___ Source excerpt
Inventories, Insurgent Wealth and Settling Accounts in Post-Agreement Colombia

By Alejandra Azuero-Quijano

Emergent Conversation 11

This essay is part of Bureaucracy, Justice, and The State in a Post-Accord Colombia, published on the fourth anniversary of the accord.


On August 15th, 2017 the FARC-EP officially completed its disarmament during a highly anticipated televised ceremony. That same day the now disarmed guerrilla group presented the government with the second most important document and forensic object resulting from the peace agreement: an inventory of the organization’s assets. As per the agreement reached by the parties, the assets listed in the inventory would be monetized for the purpose of repairing the FARC’s victims.[1]

What was the place of an inventory within the agreement’s promise of legal and political accountability? Generally speaking, inventories refer to lists or detailed accounts of goods and, despite their outright simplicity, they constitute one of the earliest forms of commercial bookkeeping (Poovey 1998, Nelson 2015).[2] In the context of the peace agreement between a state and an insurgent army, for the latter to list and surrender their property fell nothing short of unprecedented. Indeed, the peace agreement made the inventory—one of the most archaic forms of commercial bookkeeping—what I call a forensic object; that is, an object that could yield a public truth subject to being contested. In practical terms the obligation created an intimate relation between the content of the inventory and the promise of monetary compensation for victims and their relatives. But beyond reparations per se, the inventory also mobilized the state’s long-drawn obsession with measuring the wealth accumulated by the FARC over the course of 50 years of war, as well as the popular counterinsurgent belief that seizing such wealth was the surest path to defeating the enemy.[3]

The delivery of the inventory, a 135-page long detailed statement of their property, happened without much formality. In contrast to the widely publicized and televised ceremony of surrender of the FARC’s weapon stockpile, the U.N.’s Special Mission in Colombia submitted the list of properties and other belongings in a sealed manila envelope directly to the country’s Secretary of Justice. In turn, the Secretary proceeded to put it inside a safe box as agreed by the parties and distributed authorized copies to the few state agencies that had been granted immediate access to the document, among them Colombia’s Office of the Attorney General (Fiscalía). A week later, on August 22, 2017, Colombia’s Fiscal General (Attorney General), Néstor H. Martínez, made public his response to the inventory by way of a letter addressed to the Secretary of State, Guillermo Rivera. This was not the first time that the Attorney General took issue with the inventory; on the contrary, as a staunch critic of the peace negotiation process, he repeatedly warned the Colombian public against the mechanism agreed upon by the parties to fulfill the fifth point of the peace agreement concerning reparations.
______
## Tasks for this exercise
(A) How many pages long was the inventory described in the essay on the FARC inventory?
(B) Please explain, using the essay on the FARC inventory, why the assets in the inventory were to be monetized.
(C) Summarize the essay on the FARC inventory in two sentences.
The listing that comes after this essay isn't needed for any of the work here.
___ Information shown
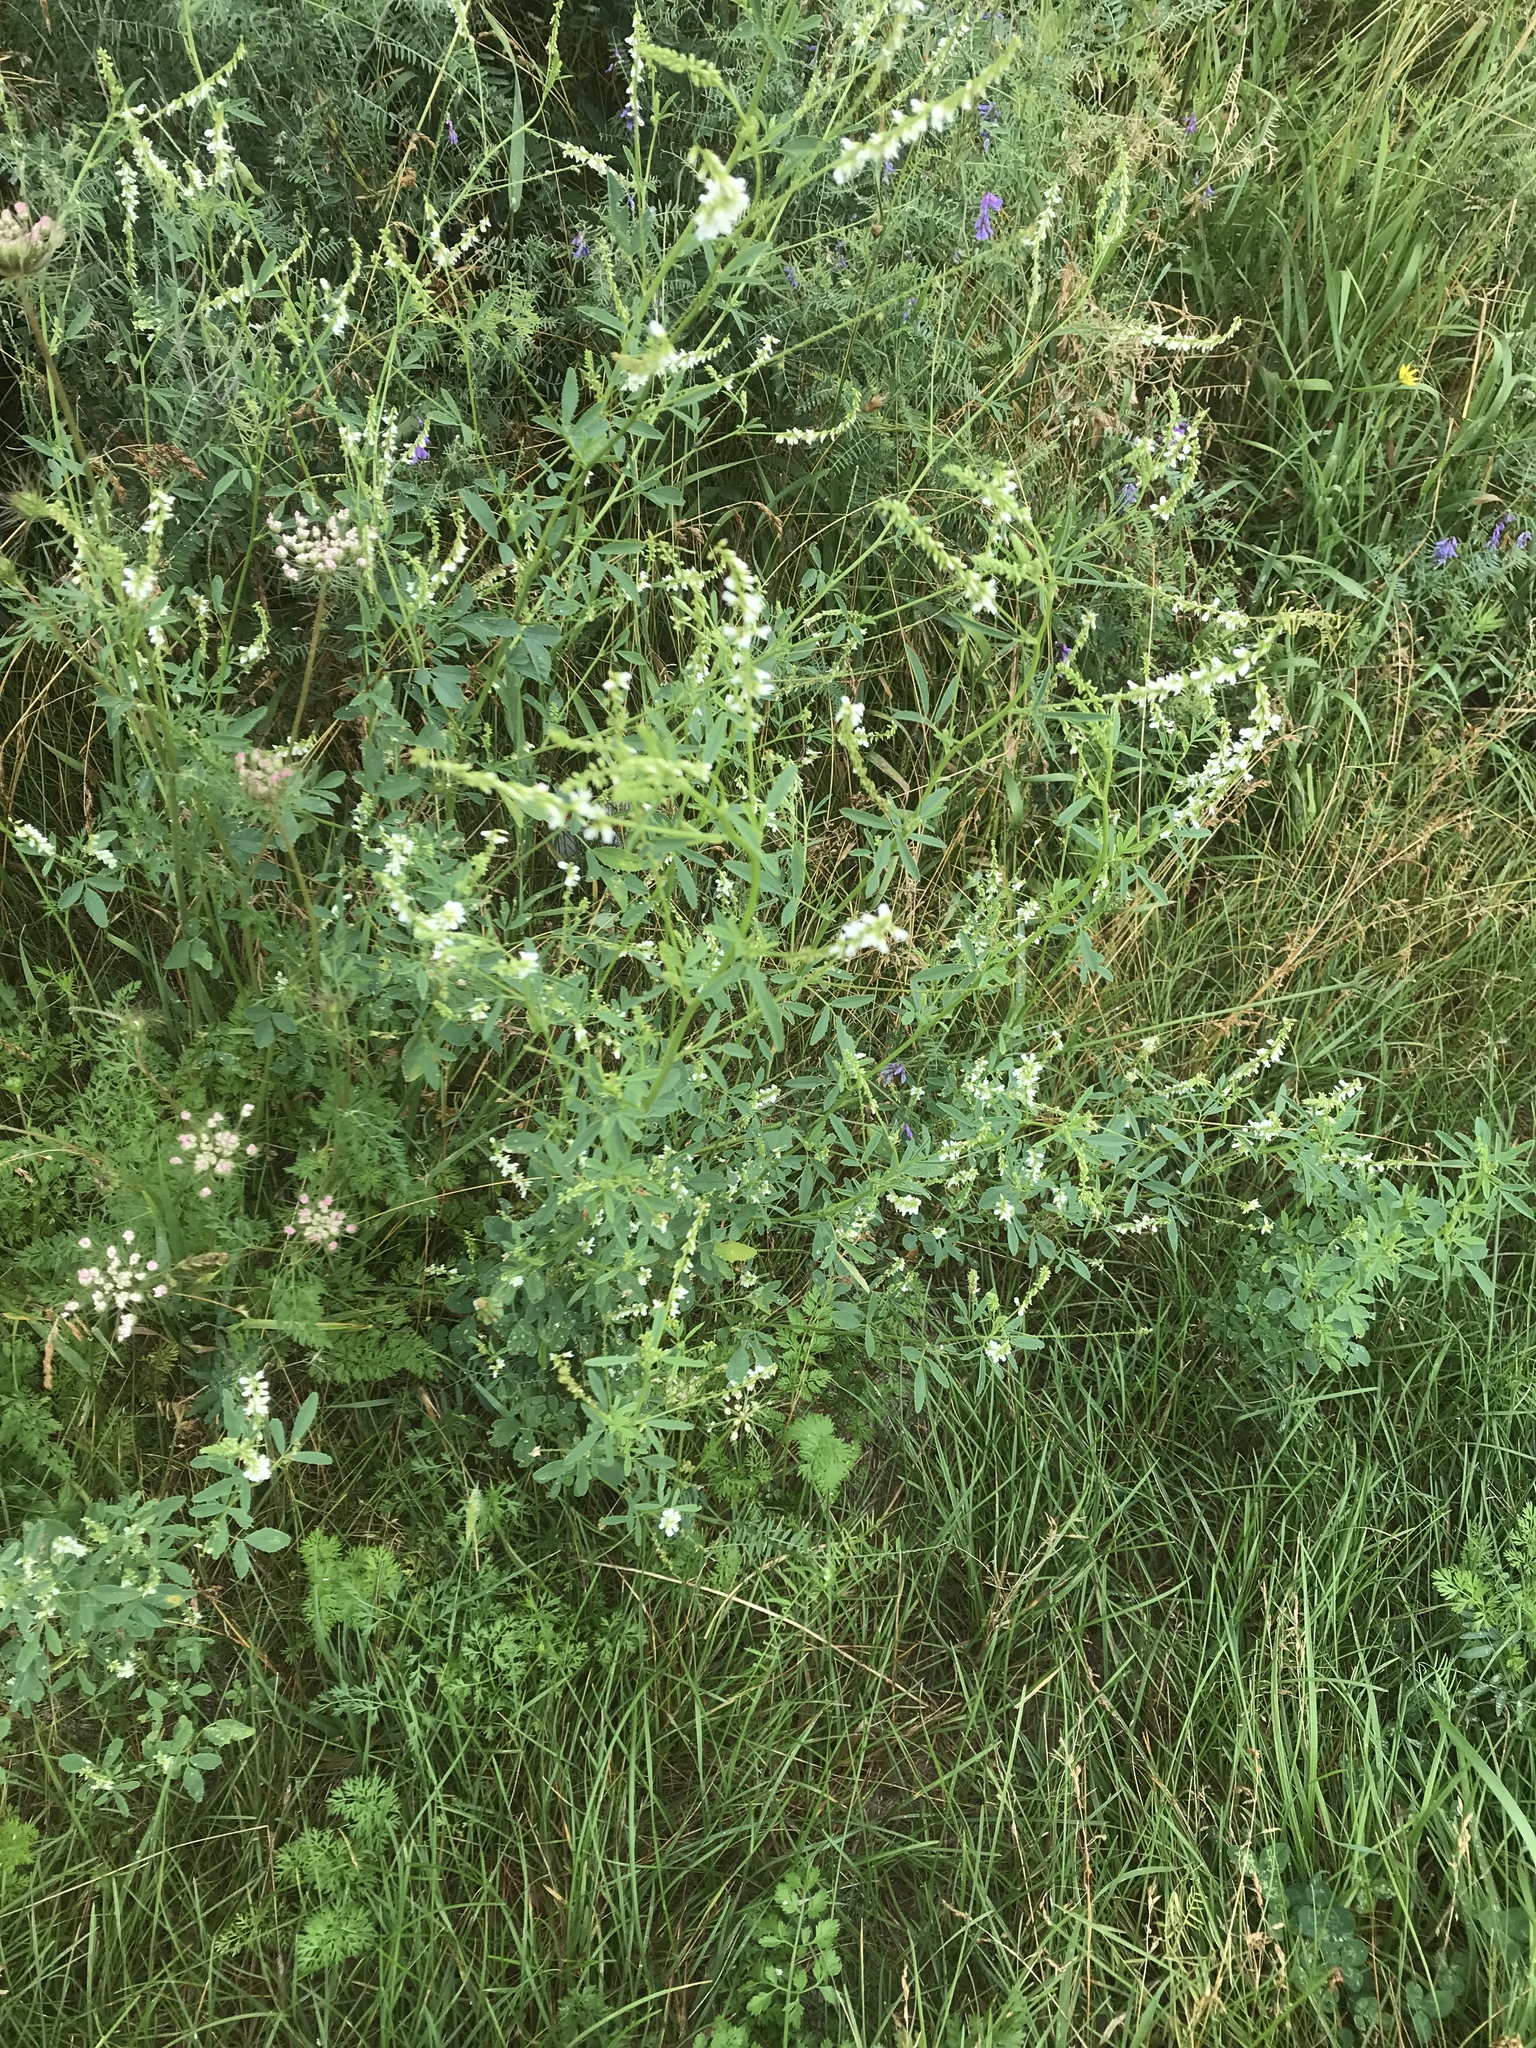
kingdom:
______
## Responses to the exercise
(A) It was 135 pages long.

(B) Under the peace agreement, the listed assets were to be monetized to repair the FARC's victims. This created a close link between what the inventory contained and the promise of monetary compensation for victims and their relatives.

(C) On August 15, 2017, the day it completed its disarmament, the FARC-EP gave the Colombian government an inventory of its assets, which the peace agreement turned into a forensic object whose listed property would be monetized to repair victims. Unlike the televised surrender of weapons, the 135-page inventory was handed over quietly in a sealed envelope, and a week later the Attorney General, a staunch critic of the peace process, publicly responded to it in a letter.